## Exercise brief
Exactly as they appear below, repeat the lines from the one with "Catedrático emérito de" through the one with "s del fútbol". Drop every picture.

[Stored data entries]

◇ ◇ ◇

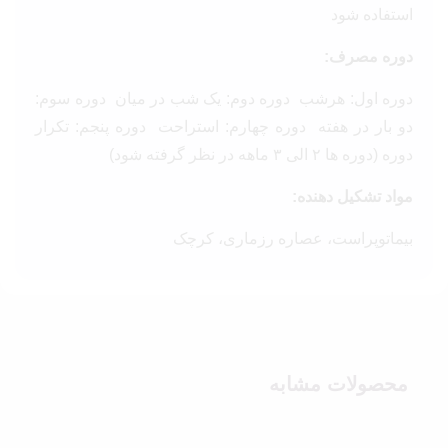
استفاده شود
دوره مصرف:
دوره اول: هرشب دوره دوم: یک شب در میان دوره سوم:
دو بار در هفته دوره چهارم: استراحت دوره پنجم: تکرار
دوره (دوره ها ۲ الی ۳ ماهه در نظر گرفته شود)
مواد تشکیل دهنده:
بیماتوپراست، عصاره رزماری، کرچک
محصولات مشابه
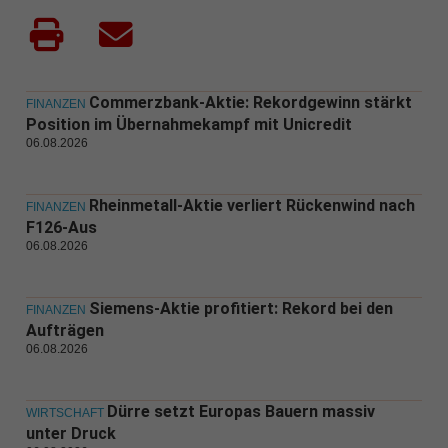
Commerzbank-Aktie: Rekordgewinn stärkt
FINANZEN
Position im Übernahmekampf mit Unicredit
06.08.2026
Rheinmetall-Aktie verliert Rückenwind nach
FINANZEN
F126-Aus
06.08.2026
Siemens-Aktie profitiert: Rekord bei den
FINANZEN
Aufträgen
06.08.2026
Dürre setzt Europas Bauern massiv
WIRTSCHAFT
unter Druck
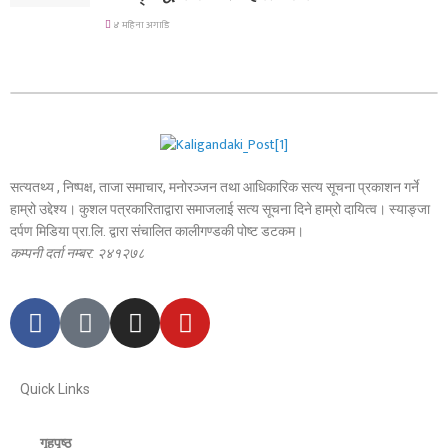
४ महिना अगाडि
सत्यतथ्य , निष्पक्ष, ताजा समाचार, मनोरञ्जन तथा आधिकारिक सत्य सूचना प्रकाशन गर्ने
हाम्रो उद्देश्य। कुशल पत्रकारिताद्वारा समाजलाई सत्य सूचना दिने हाम्रो दायित्व। स्याङ्जा
दर्पण मिडिया प्रा.लि. द्वारा संचालित कालीगण्डकी पोष्ट डटकम।
कम्पनी दर्ता नम्बर: २४१२७८
Quick Links
गृहपृष्ठ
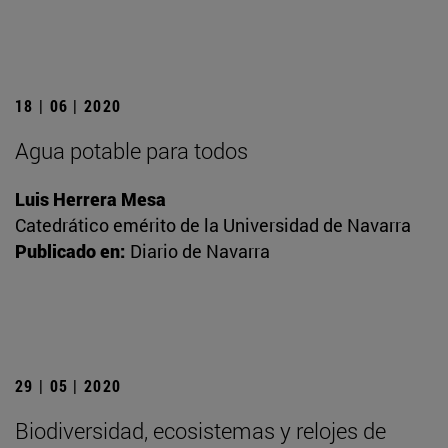
18 | 06 | 2020
Agua potable para todos
Luis Herrera Mesa
Catedrático emérito de la Universidad de Navarra
Publicado en:
Diario de Navarra
29 | 05 | 2020
Biodiversidad, ecosistemas y relojes de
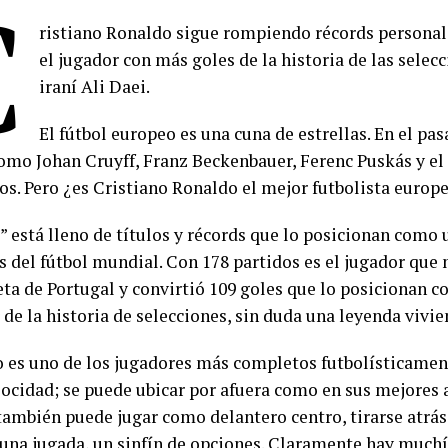
C
ristiano Ronaldo sigue rompiendo récords personale
el jugador con más goles de la historia de las selec
iraní Ali Daei.
El fútbol europeo es una cuna de estrellas. En el pa
como Johan Cruyff, Franz Beckenbauer, Ferenc Puskás y e
os. Pero ¿es Cristiano Ronaldo el mejor futbolista europe
” está lleno de títulos y récords que lo posicionan como
s del fútbol mundial. Con 178 partidos es el jugador que
eta de Portugal y convirtió 109 goles que lo posicionan
de la historia de selecciones, sin duda una leyenda vivie
o es uno de los jugadores más completos futbolísticament
elocidad; se puede ubicar por afuera como en sus mejores 
también puede jugar como delantero centro, tirarse atrás
 una jugada, un sinfín de opciones. Claramente hay much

◇ ◇ ◇

## Response area
Catedrático emérito de la Universidad de Navarra
Publicado en:
Diario de Navarra
29 | 05 | 2020
Biodiversidad, ecosistemas y relojes de
C
ristiano Ronaldo sigue rompiendo récords personale
el jugador con más goles de la historia de las selec
iraní Ali Daei.
El fútbol europeo es una cuna de estrellas. En el pa
como Johan Cruyff, Franz Beckenbauer, Ferenc Puskás y e
os. Pero ¿es Cristiano Ronaldo el mejor futbolista europe
” está lleno de títulos y récords que lo posicionan como
s del fútbol mundial. Con 178 partidos es el jugador que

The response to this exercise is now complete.